• Action item: The answer must consist solely of the lines from the start of the records through the line containing "nose: (74, 164)", restated word for word, with no pictures.

• Data provided:
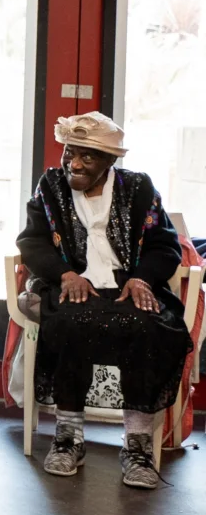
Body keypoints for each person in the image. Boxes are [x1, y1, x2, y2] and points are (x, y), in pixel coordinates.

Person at [17, 112, 192, 491]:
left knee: (151, 326)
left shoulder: (139, 188)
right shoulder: (50, 186)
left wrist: (142, 278)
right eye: (70, 153)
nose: (74, 164)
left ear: (111, 161)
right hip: (72, 285)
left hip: (127, 287)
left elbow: (164, 244)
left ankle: (138, 445)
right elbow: (32, 242)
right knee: (69, 323)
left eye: (88, 157)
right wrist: (65, 274)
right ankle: (68, 436)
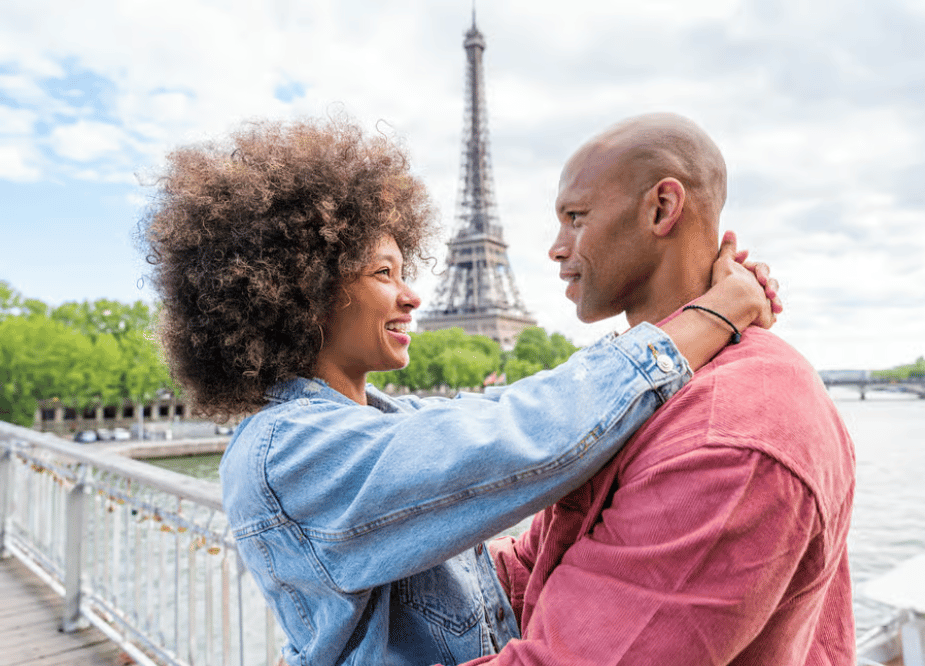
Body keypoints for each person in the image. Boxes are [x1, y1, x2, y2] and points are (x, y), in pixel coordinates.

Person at [141, 115, 779, 666]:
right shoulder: (288, 453)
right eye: (384, 273)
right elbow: (526, 433)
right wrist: (715, 313)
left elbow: (518, 413)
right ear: (307, 294)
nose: (412, 295)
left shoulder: (380, 421)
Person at [463, 113, 856, 665]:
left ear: (662, 208)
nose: (556, 247)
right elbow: (539, 562)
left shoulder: (730, 438)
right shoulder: (659, 389)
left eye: (576, 218)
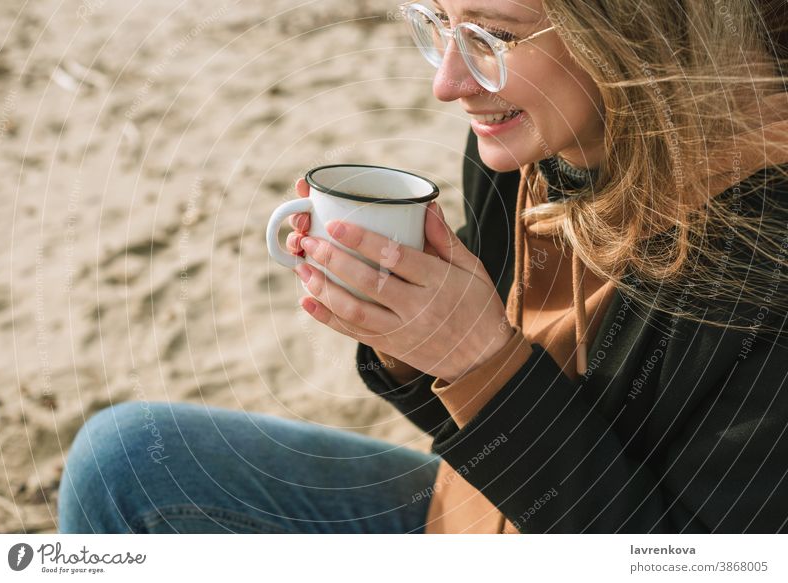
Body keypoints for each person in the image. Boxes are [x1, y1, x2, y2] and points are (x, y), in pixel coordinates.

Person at [59, 0, 788, 533]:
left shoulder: (766, 258)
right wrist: (413, 340)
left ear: (635, 26)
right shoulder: (529, 139)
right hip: (475, 521)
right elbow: (492, 440)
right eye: (437, 22)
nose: (449, 82)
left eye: (491, 35)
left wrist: (482, 363)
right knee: (121, 461)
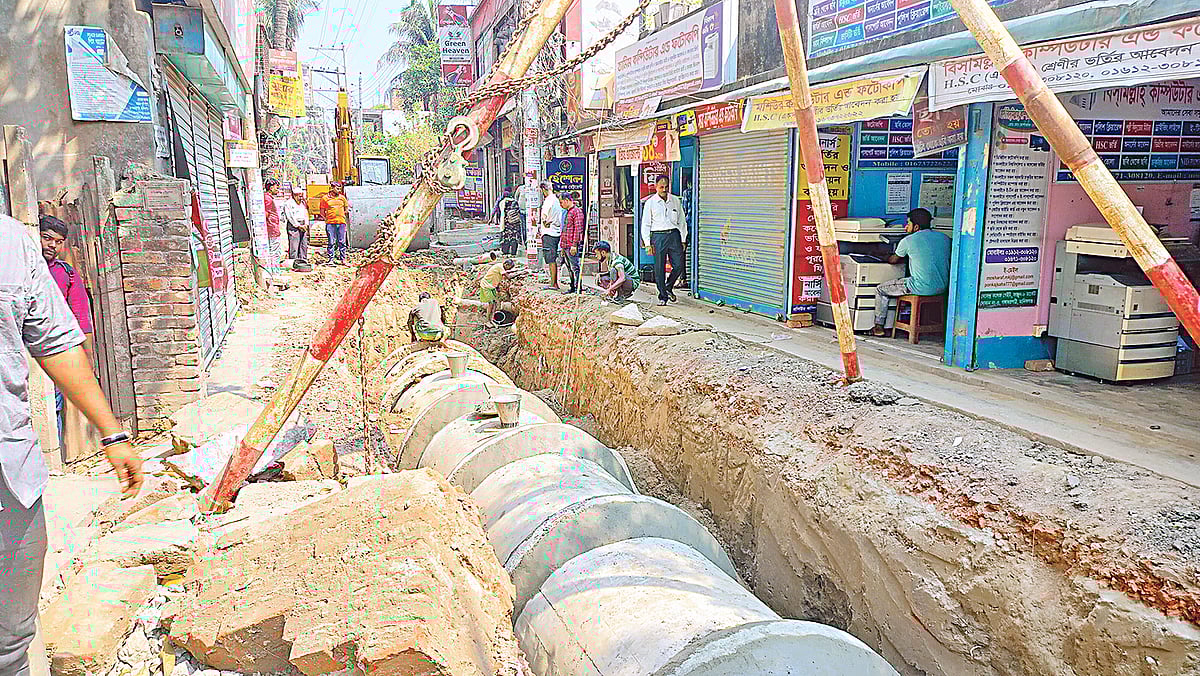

• Task solution:
Body keypoints for each person in the image. Boxes are [x1, y1, x2, y2] and points are (x, y), in pixel coordinates.

Person at [17, 112, 192, 491]:
left knee: (151, 326)
left shoulder: (139, 188)
right shoulder: (50, 186)
left wrist: (142, 278)
right eye: (70, 153)
nose: (74, 164)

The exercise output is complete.